To answer your final questions:
- “As a leader, I ask what words would you give to the congregation; God’s people; your brothers and sisters who were/are affected by these issues?”
I’m not sure what words could suffice. There are so many words already, just pages upon pages of drivel. Perhaps I just want to listen, to hear you, to know you.
- “What do you say to a young black man who fears for his life whenever he sees a cop? What do you say to a young black woman whose brother was killed unlawfully by the hands police brutality?”
Here’s a quick story. One of my best friends Andre is a wonderful black gentleman who’s going to be one of my groomsman. About ten years ago, when I tried to kill myself with a bottle of pills, he was there for me after I got out of the hospital. For months, he encouraged me and came over and recorded songs with me and took me out to dinner. I owe him my life.
At times we discuss some of these race issues. And from a period of years, the one thing I know is this: that it’s absolutely impossible to know what it’s like to be a black man in America unless you are one. I can’t imagine the fear he lives with, the anxiety when he walks into a store and everyone thinks he’s stealing, the looks he got when he dated a non-black person, the constant paranoia of police officers who eyeball him all over. Of course he’s well aware that everyone is capable of racism, including himself. But racism affects everyone differently: and it’s not some abstract political issue for him.

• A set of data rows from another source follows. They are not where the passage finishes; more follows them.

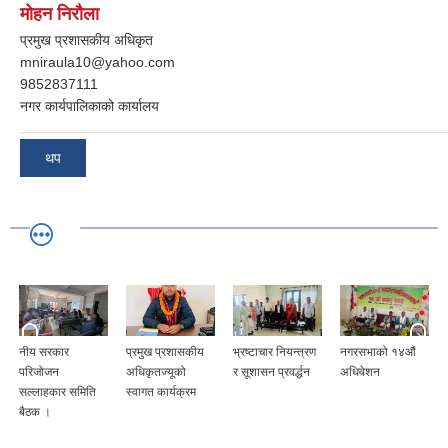
मोहन निरौला
प्रमुख प्रशासकीय अधिकृत
mniraula10@yahoo.com
9852837111
नगर कार्यपालिकाको कार्यालय
थप
नीय सरकार
प्रमुख प्रशासकीय
भ्रष्टाचार नियन्त्रण
नगरसभाको १४औं
परिजोजन
अधिकृतज्यूको
र सूशासन प्रवर्द्धन
अधिवेशन
सल्लाहकार समिति
स्वागत कार्यक्रम
बैठक ।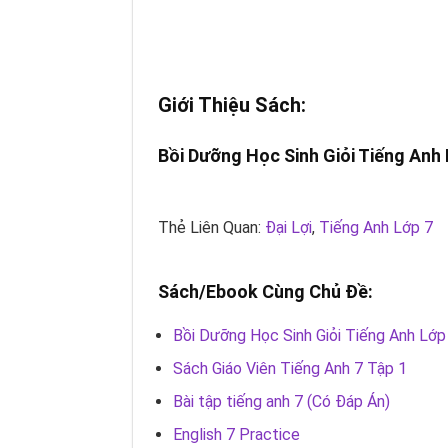
Giới Thiệu Sách:
Bồi Dưỡng Học Sinh Giỏi
Tiếng Anh 
Thẻ Liên Quan:
Đại Lợi
,
Tiếng Anh Lớp 7
Sách/Ebook Cùng Chủ Đề:
Bồi Dưỡng Học Sinh Giỏi Tiếng Anh Lớ
Sách Giáo Viên Tiếng Anh 7 Tập 1
Bài tập tiếng anh 7 (Có Đáp Án)
English 7 Practice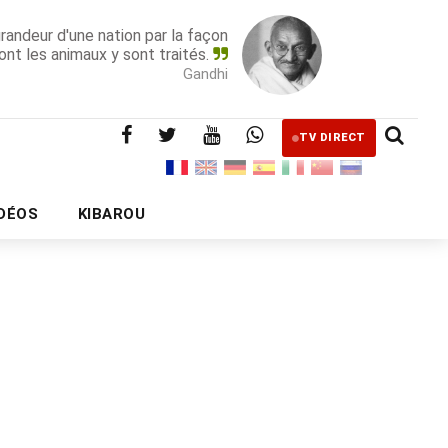
grandeur d'une nation par la façon
ont les animaux y sont traités.
Gandhi
TV DIRECT
IDÉOS
KIBAROU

To some degree, I can understand as an Asian that he and I are never on an equal ground with non-minorities because of that invisible unspoken wall of race. Yet his hurt is magnified to a level I cannot comprehend. He lives with the secret horror of a racial rape-culture, in which he must take extra precautions on every street corner because a wrong move could get him “legally” killed.
The sad thing here is that I don’t know how to console him. I’m not sure I could even try. I can only hurt with him in the trenches, to hear him out and to be there in his pain, and to never belittle his very real struggle in a world that is often mad. Yet still, he believes in hope too, for a better world. And that begins with us acknowledging in our homes and churches and streets that this pain is a reality, and we need each other.